California faces its moment of truth
The California budget impasse comes to a head one way or the other this week, with state lawmakers needing to make nice by June 30 to close a $24 billion budget gap. If they don’t, rating agencies have threatened to downgrade the state’s credit ratings.
California’s Comptroller said he would begin handing out IOUs on July 2 and the Treasurer said the state will draw on reserves to service the debt of all economic recovery bonds on July 1. (These bonds were created in 2004, when voters gave the state government the authority to raise $15 billion through bond issuance to plug another budget deficit.)
While a slump in real estate and tax revenue are very real factors behind California’s disastrous finances, the San Francisco Chronicle also bullet-points more entrenched problems that have made it difficult if not impossible for the state to surmount extreme dysfunction.
– Partisanship: California’s gerrymandered legislative districts tend to protect incumbents and encourage more political extremes – Republicans on the right and Democrats on the left with less incentive to reach out to the political middle, much less compromise at the Capitol.
– Term limits: Proposition 140, passed in 1990, limits legislators terms to six years in the Assembly and eight in the state Senate.
– Ballot-box budgeting: Initiative-loving Californians mandated set-aside funding for all kinds of single-interest issues, from education to stem cell research.
– Prop. 13: The 1978 landmark law slashed commercial and residential property tax rates, shifting state reliance to other more volatile sources.
– The two-thirds majority rule: The Golden State is one of just three states that require a two-thirds majority vote from each legislative house to pass budgets.

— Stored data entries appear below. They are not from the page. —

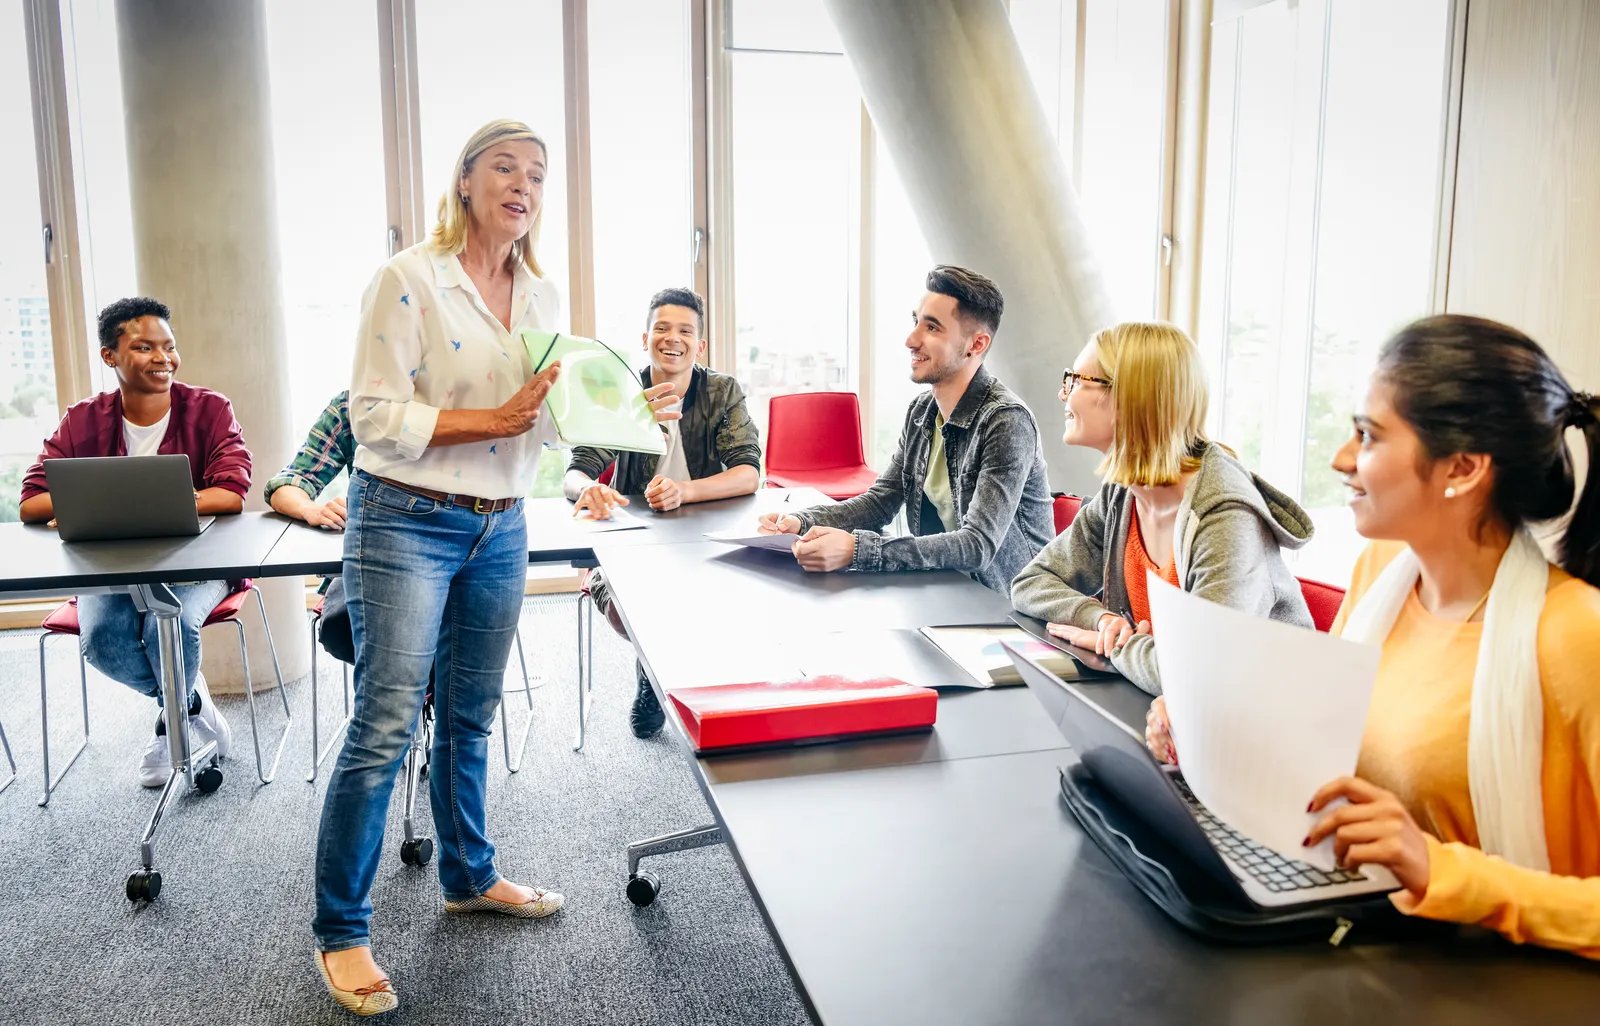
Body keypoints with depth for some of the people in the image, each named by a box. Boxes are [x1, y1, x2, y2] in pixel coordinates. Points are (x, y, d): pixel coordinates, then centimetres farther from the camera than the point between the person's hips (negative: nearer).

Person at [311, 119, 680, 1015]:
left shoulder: (543, 296, 10)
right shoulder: (411, 279, -10)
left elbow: (548, 424, 14)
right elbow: (376, 417, -15)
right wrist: (494, 420, -21)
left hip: (500, 528, 6)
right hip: (407, 524, -6)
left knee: (471, 716, 17)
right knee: (386, 724, -6)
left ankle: (469, 876, 35)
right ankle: (341, 933, 9)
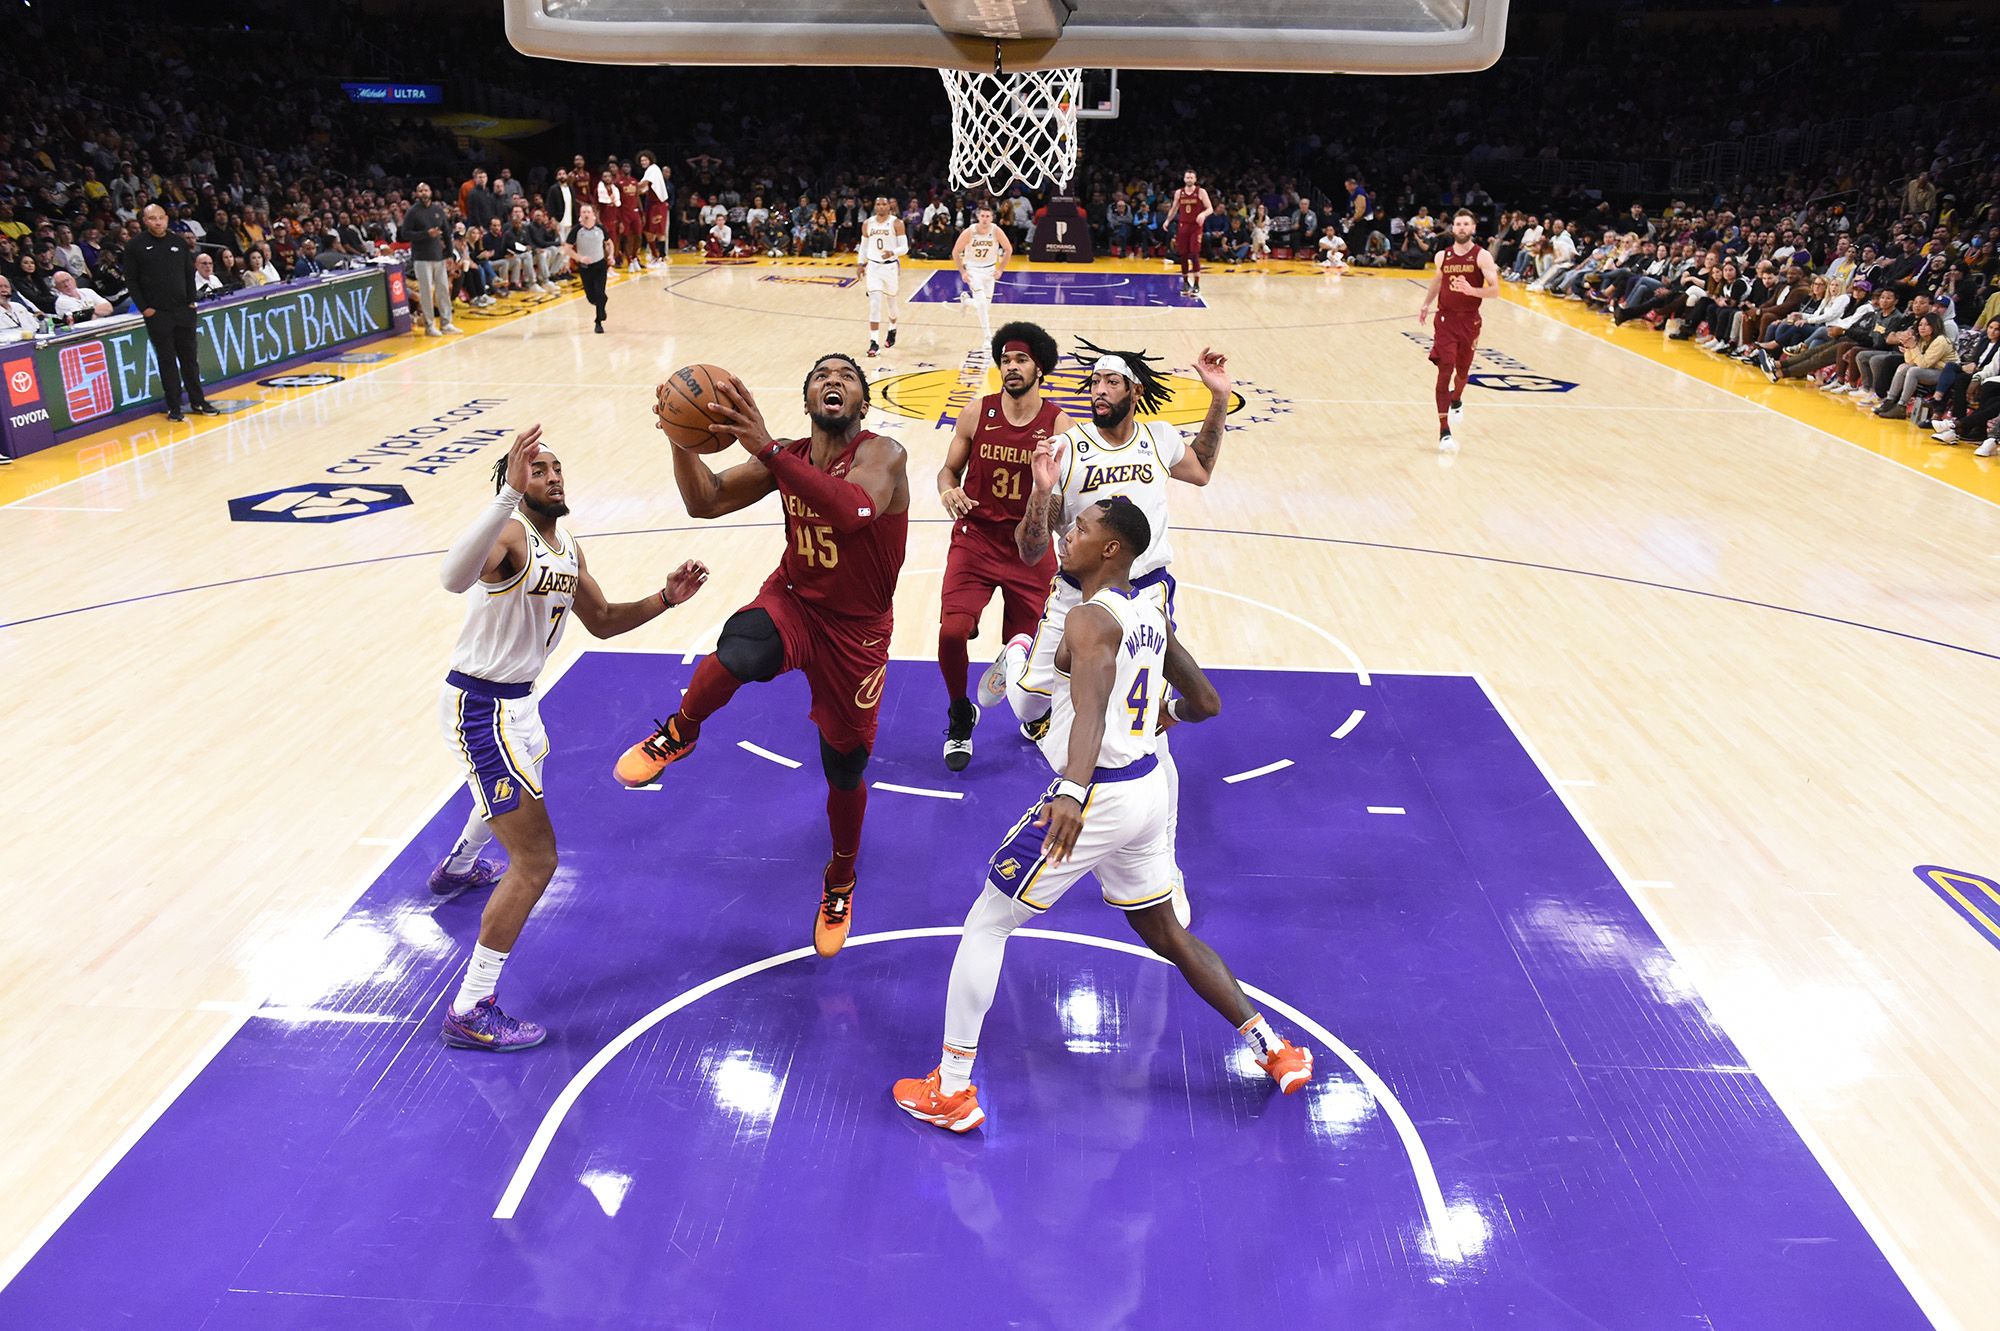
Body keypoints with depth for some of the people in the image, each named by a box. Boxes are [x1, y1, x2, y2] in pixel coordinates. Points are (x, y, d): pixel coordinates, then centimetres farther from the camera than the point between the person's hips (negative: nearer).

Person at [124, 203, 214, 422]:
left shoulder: (179, 243, 7)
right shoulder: (136, 247, -2)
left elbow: (190, 273, 13)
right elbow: (131, 280, 0)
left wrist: (191, 300, 3)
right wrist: (144, 307, -7)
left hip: (184, 310, 3)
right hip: (156, 314, -3)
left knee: (190, 357, 8)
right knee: (167, 360, 2)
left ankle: (197, 402, 18)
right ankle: (174, 407, 7)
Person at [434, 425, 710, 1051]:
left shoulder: (568, 548, 5)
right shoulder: (509, 534, -25)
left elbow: (602, 621, 15)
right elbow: (454, 577, -48)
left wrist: (664, 599, -2)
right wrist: (509, 491, -58)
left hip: (517, 698, 10)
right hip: (481, 708, -10)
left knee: (511, 788, 41)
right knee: (536, 861, -12)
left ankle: (457, 869, 72)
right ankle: (470, 1012, -2)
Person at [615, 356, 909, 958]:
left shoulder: (882, 455, -20)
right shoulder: (786, 457, -4)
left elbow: (853, 509, -42)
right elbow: (705, 502, -6)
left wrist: (766, 447, -49)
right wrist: (681, 440, -25)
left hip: (856, 630, -2)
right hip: (792, 599, 2)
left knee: (845, 770, 11)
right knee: (740, 649, -37)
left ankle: (839, 886, 40)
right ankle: (678, 734, -6)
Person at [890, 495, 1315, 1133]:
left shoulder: (1091, 619, -15)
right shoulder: (1151, 611, 9)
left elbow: (1091, 709, -34)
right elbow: (1206, 704, 16)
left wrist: (1072, 791, -48)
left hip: (1098, 794, -8)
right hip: (1148, 787, 8)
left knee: (985, 924, 3)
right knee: (1166, 933, 25)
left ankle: (950, 1092, 8)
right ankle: (1277, 1051, 29)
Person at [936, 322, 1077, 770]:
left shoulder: (1059, 424, -6)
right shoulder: (977, 413, -2)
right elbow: (949, 469, 7)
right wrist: (948, 490, -16)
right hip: (976, 538, 0)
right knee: (952, 631, -18)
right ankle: (961, 717, 11)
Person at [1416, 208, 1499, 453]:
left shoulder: (1482, 256, -7)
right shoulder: (1443, 256, 3)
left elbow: (1495, 290, -13)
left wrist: (1471, 290, -30)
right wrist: (1426, 305, 14)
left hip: (1469, 322, 0)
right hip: (1445, 320, 0)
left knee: (1462, 373, 14)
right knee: (1445, 372, -11)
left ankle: (1456, 400, 51)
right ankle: (1444, 431, -14)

Fitch Ratings cut California’s ratings to A-minus last week from A, and warned that further action could be forthcoming if there’s not a budget agreement beyond June 30.
California general obligation bonds have been getting hit as a result of all the uncertainty. In May, the bonds were trading roughly 37 basis points above AAA-rated munis, according to Municipal Market Advisors. Now they stand at 105 basis points. It’s also helping to drag down the overall market, though returns for the year are still in the black at 5.2%.
The big fear of course is default, but there are many gradations about what they could mean for bondholders. The worst case scenario would be repudiation, or simply walking away from its debt obligations, though this seems extremely unlikely given the size of the California economy (eighth in the world if it stood alone) and its dependence on future credit market financing. Then there’s defaulting on the debt servicing or paying only part of it.
There’s still some hope that the federal government would step in if it came to default, but the Obama Administration has been reluctant to prop up state and local governments, especially when it has its hands full with the auto industry and the financial system. It also would open up the federal government to petitions from a long line of states and municipalities also getting squeezed.